Kurt Mix’s nightmare probably won’t happen to you, but ignoring electronic discovery laws could cause you big problems in litigation.

You might have heard of Mr. Mix, the former BP engineer now facing federal obstruction of justice charges for deleting text messages about the 2010 Gulf oil spill. His nightmare is playing out in a federal court in New Orleans, and the government is not backing down.

Mr. Mix is accused of intentionally destroying evidence, which is not what most litigants do.  But it is not unheard of for parties to accuse their opponents of the practice to gain an advantage in litigation.  You can reduce your exposure to e-discovery violations, and (and sleep peacefully) by following a few simple steps.

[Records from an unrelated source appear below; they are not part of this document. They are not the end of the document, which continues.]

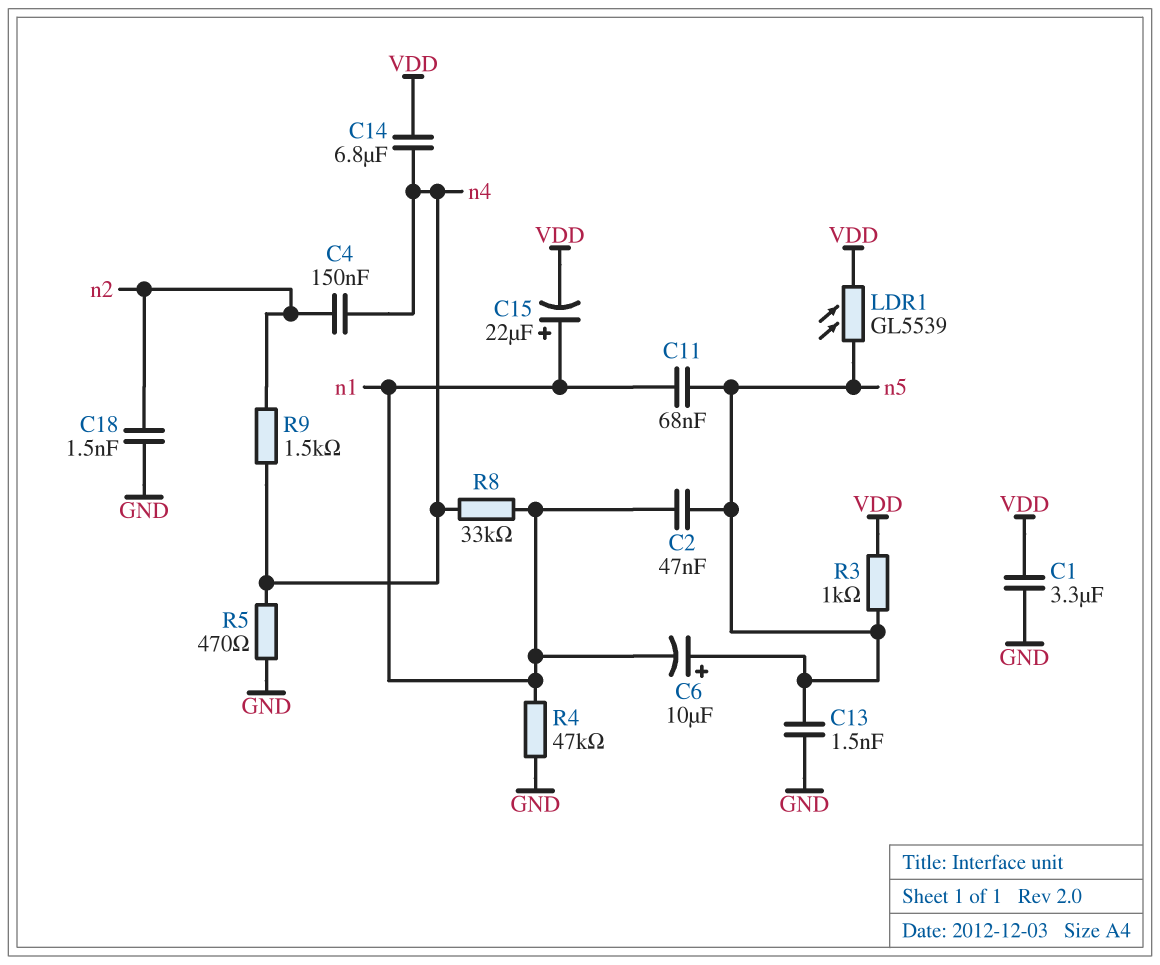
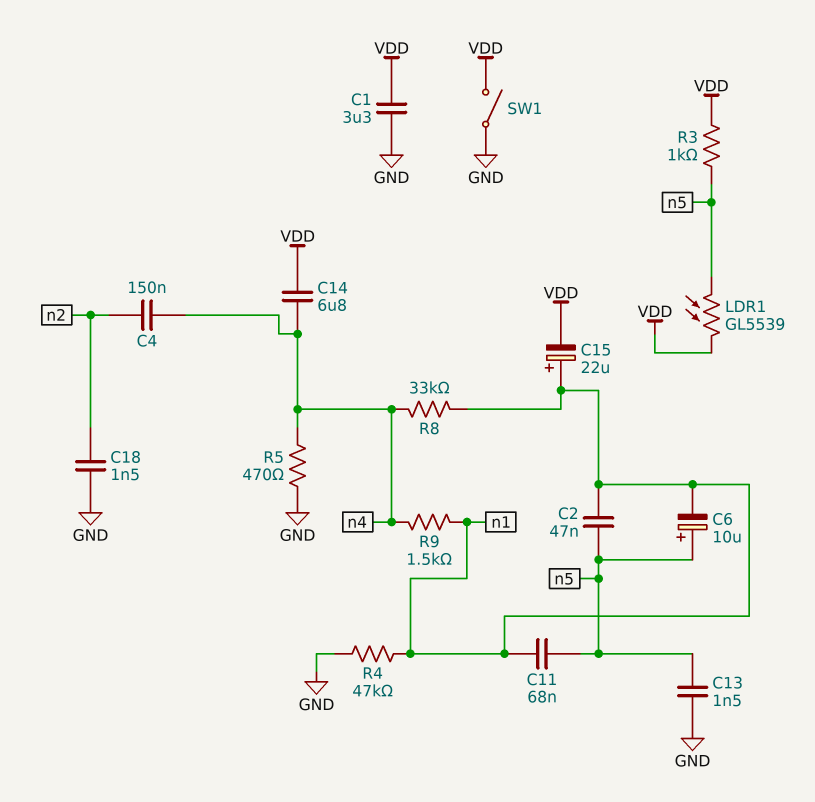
R9: 1.5k (n2, n4) -> 1.5k (n1, n4)
SW1: none -> switch (GND, VDD)

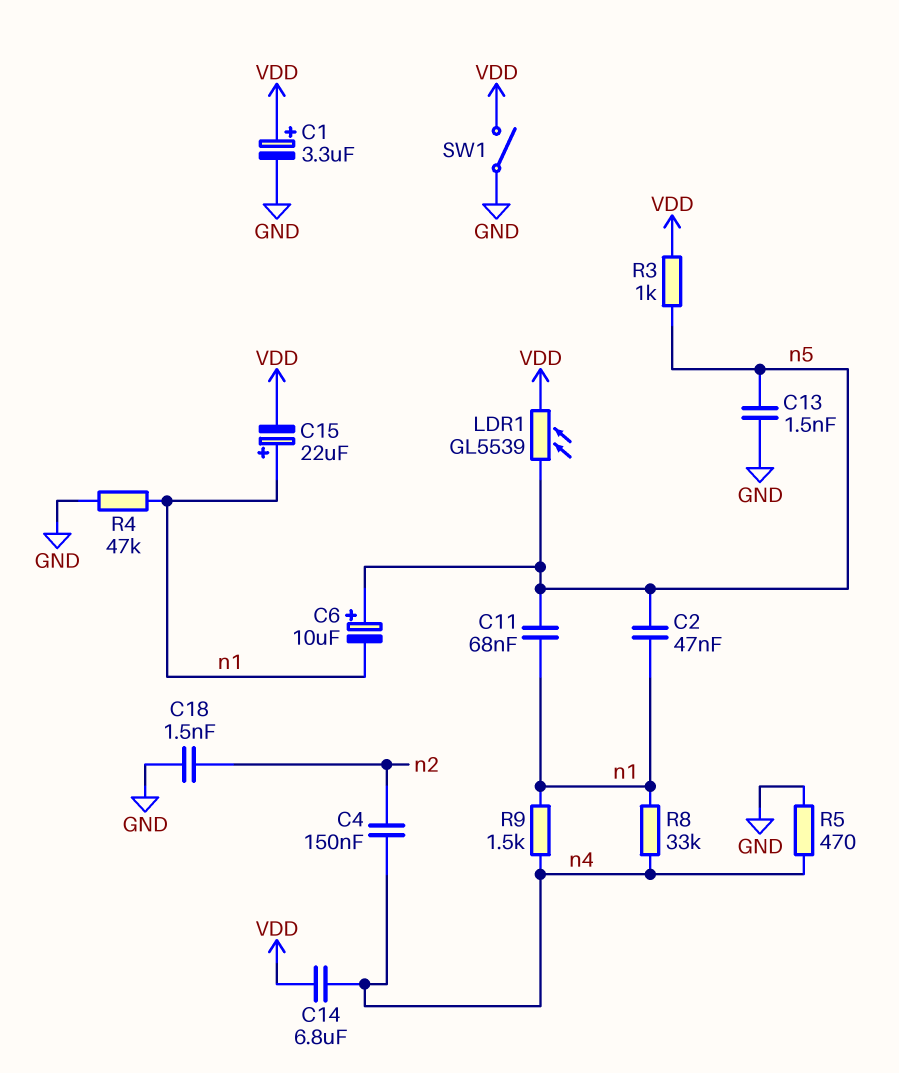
C1: 3.3uF (GND, VDD) -> 3.3uF (plus VDD, minus GND)

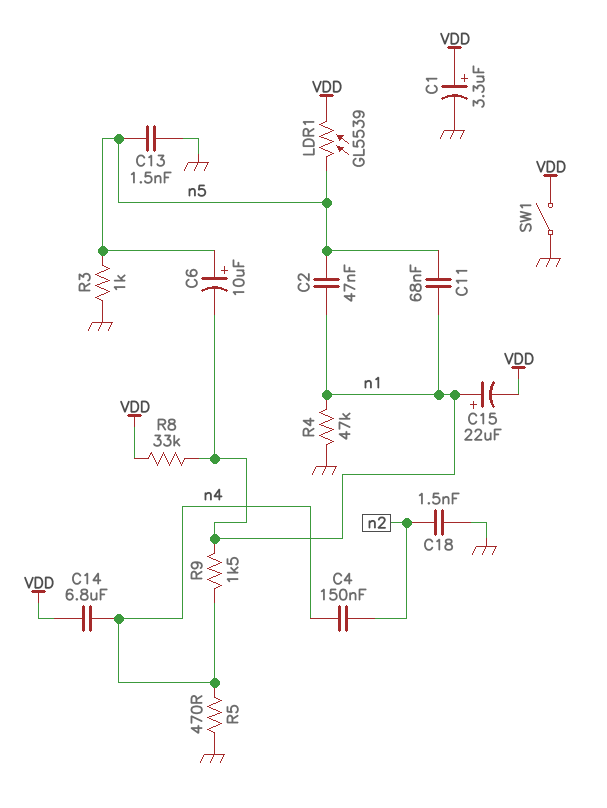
R3: 1k (VDD, n5) -> 1k (GND, n5)
R8: 33k (n1, n4) -> 33k (VDD, n1)

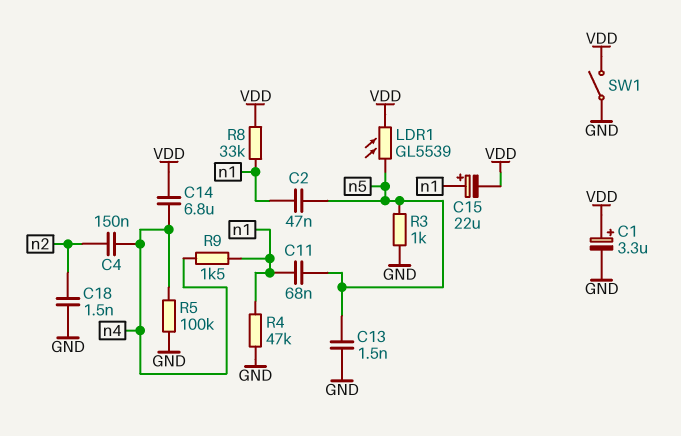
C6: 10uF (plus n5, minus n1) -> none
R5: 470 (GND, n4) -> 100k (GND, n4)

  • KNOW YOUR DATA STORAGE POLICIES. Most organizations with large data storage needs have automatic email and/or document deletion policies. All emails, text messages and other electronic message media not specifically stored in a particular folder on a company’s email server are automatically deleted once they reach a certain age. Reducung the amount of “junk” being stored makes it easier to locate and preserve relevant electronically stored information (“ESI”). In order to know what steps need to be taken to preserve ESI, know your company’s data storage and deletion policies.
  • PRESERVE AT THE FIRST SIGN OF TROUBLE. In general, litigants are required to “preserve” relevant and “reasonably accessible” electronically stored information as soon as they become reasonably aware that such data could be relevant to litigation or a government investigation. This means you should preserve ESI even before a lawsuit is filed if you have reason to believe litigation might ensue. As soon as you become aware of potential litigation or investigations, suspend your document and email deletion policies, and save text messages or other communication media on any of your employees’ computers, laptops, blackberries, or other mobile devices. With e-discovery rules, you’re better safe than sorry.
  • CONSULT WITH YOUR I.T. STAFF. They speak the e-discovery lingo, and can help identify where and how your ESI is stored and how it can be preserved. They can help ensure that no relevant ESI is destroyed after a duty to preserve arises. Knowledge is power, and your IT guys have it.
  • EDUCATE EMPLOYEES. If your employees do not know they should preserve ESI, they will not do it. It is imperative that you educate your employees—from the roughnecks on the rigs to the executives in the office—on their data preservation duties before a problem arises. As soon as you learn that litigation or a government investigation may be on the horizon, someone should send a memo (a “litigation hold letter”) instructing employees to immediately begin preserving their ESI and instructing them on whom to contact for help.
  • KNOW YOUR ROLE. Nominate individuals within the company whose job duties include various parts of the data preservation process. Likely candidates are in-house lawsyers, management-level employees, the records department, and the IT staff. Your lawyers can send out orders and help set policy for the preservation of ESI, your management level team can help make sure your employees are preserving their ESI, and your IT staff can make sure your information is properly stored and backed up. Having a team in place whose mambers know their roles will prevent things from slipping through the cracks and potentially relevant information from being destroyed.